Début d’automne chaud, sous-préfecture de province. J’attends, posté dans ma voiture sur le parking d’une coopérative agricole devenue «drive fermier» et petit supermarché de «produits de pays». Le grand parking est fraîchement bitumé. Enseignes vert-pomme, immanquable charrette trônant à l’entrée à côté des mini-caddies en matière plastique. Berlines moyennes de type Citroën C4 gris ou bleu métallisé.
Fading du milieu de l’après-midi d’un jour de semaine après la saison estivale, après la rentrée. Spectateur derrière mon pare-brise qui cadre, de fait, ma perception flottante, il ne se passe rien comme d’habitude. C’est donc intéressant.
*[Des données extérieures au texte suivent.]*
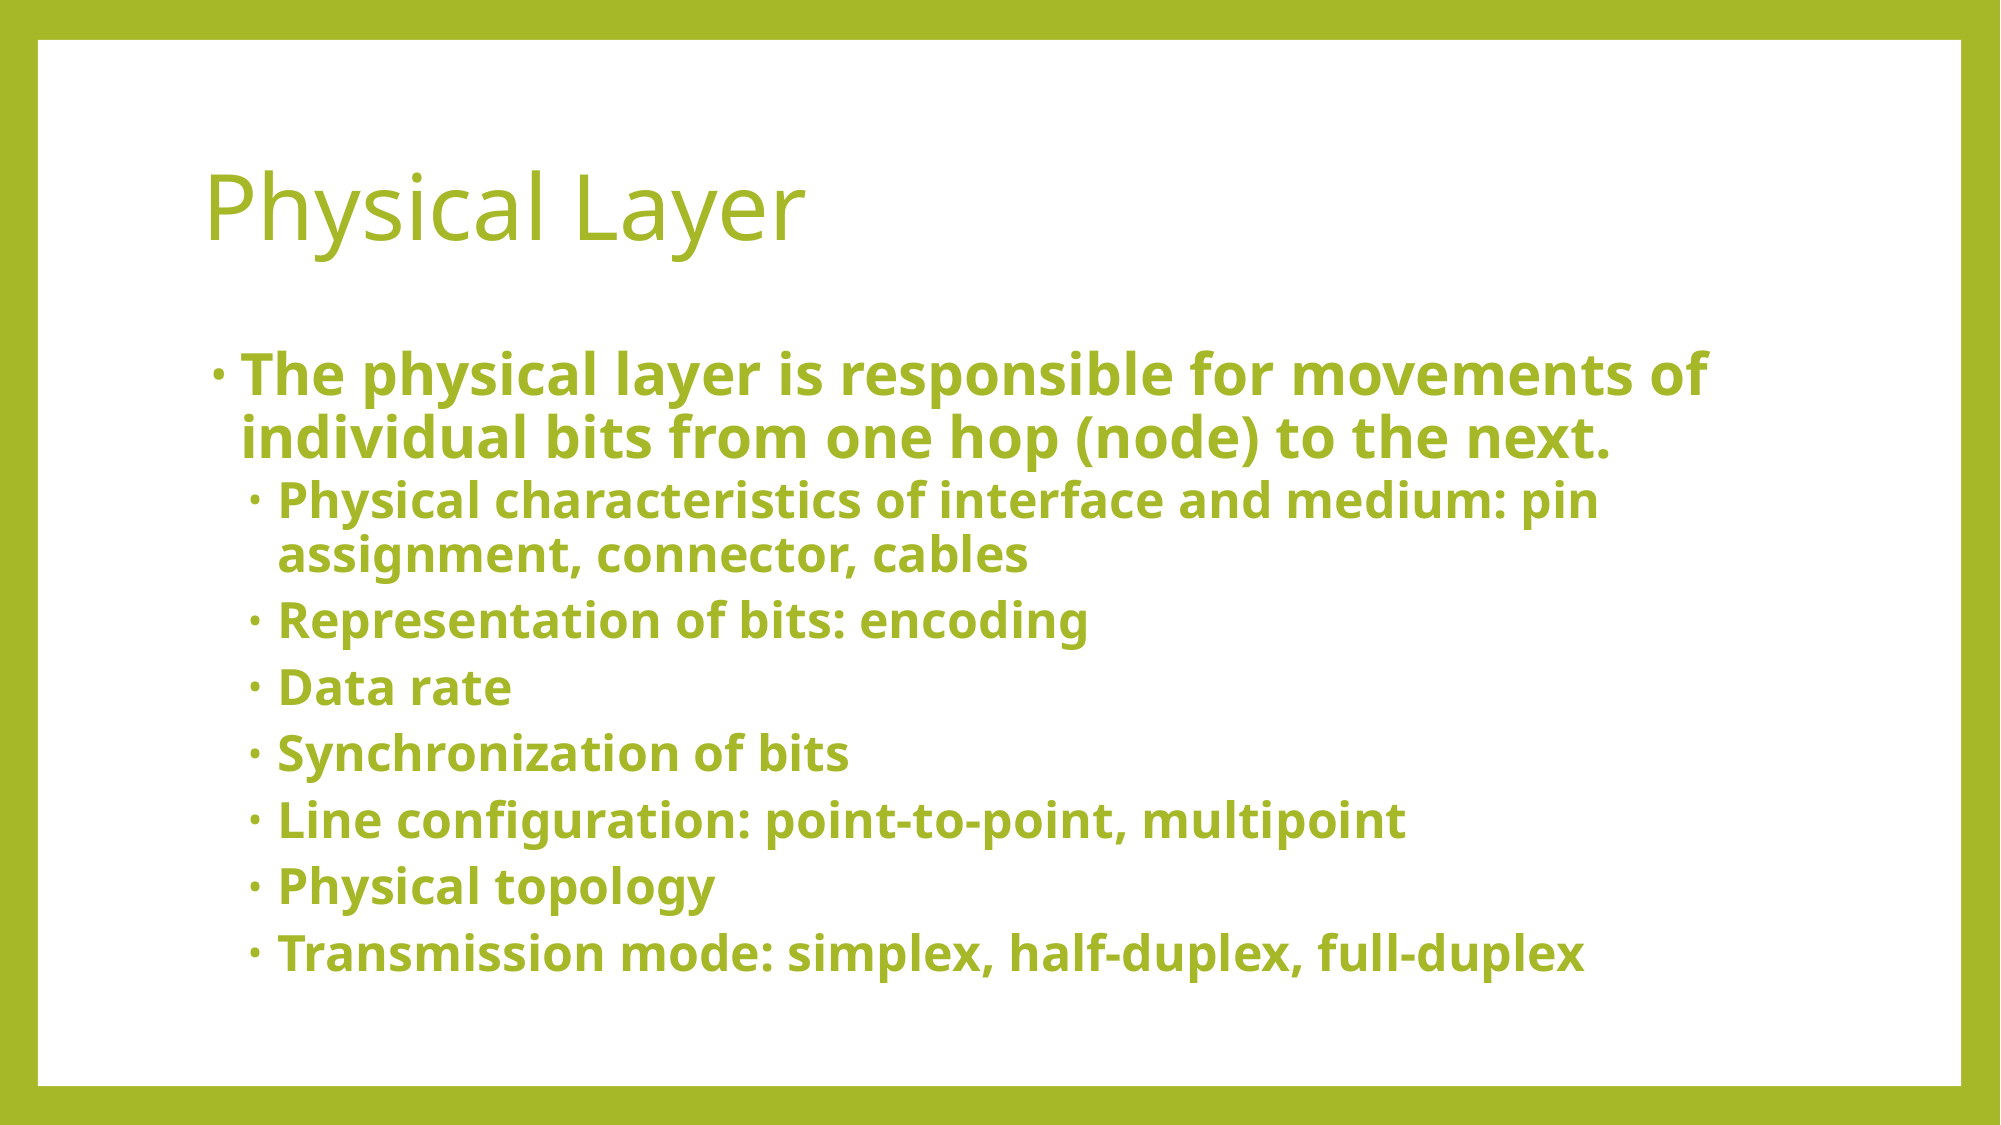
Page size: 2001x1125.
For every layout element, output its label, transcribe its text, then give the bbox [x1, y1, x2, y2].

title Physical Layer [187, 99, 1808, 323]
list The physical layer is responsible for movements of individual bits from one hop (node) to the next. Physical characteristics of interface and medium: pin assignment, connector, cables Representation of bits: encoding Data rate Synchronization of bits Line configuration: point-to-point, multipoint Physical topology Transmission mode: simplex, half-duplex, full-duplex [187, 337, 1808, 1000]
Défilé de couples de baby-boomers d’environ soixante-cinq ans, montant les marches menant au palier d’entrée, bermudas beiges et sandales confort, jambes glabres et blanches des hommes, polos aux couleurs rabattues, parfois aux larges rayures pastel. La tenue est la même pour les femmes. Fadeur uniforme du confortable, de ceux qui semblent avoir renoncé à toute séduction vestimentaire, voire à apparaître, faire figure dans ce monde. Silhouettes moyennes, plutôt rebondies, sans pourtant d’obésité ; cheveux grisonnants et courts pour les deux sexes. Les hommes ont des seins, ceux des femmes sont tombés ; convergence vers l’indétermination. Ces paires d’individus interchangeables semblent obéir inconsciemment aux rythmes circadiens et circannuels de leur catégorie. Il y a comme une défaite dans cet échantillon redoutablement homogène d’une France moyenne.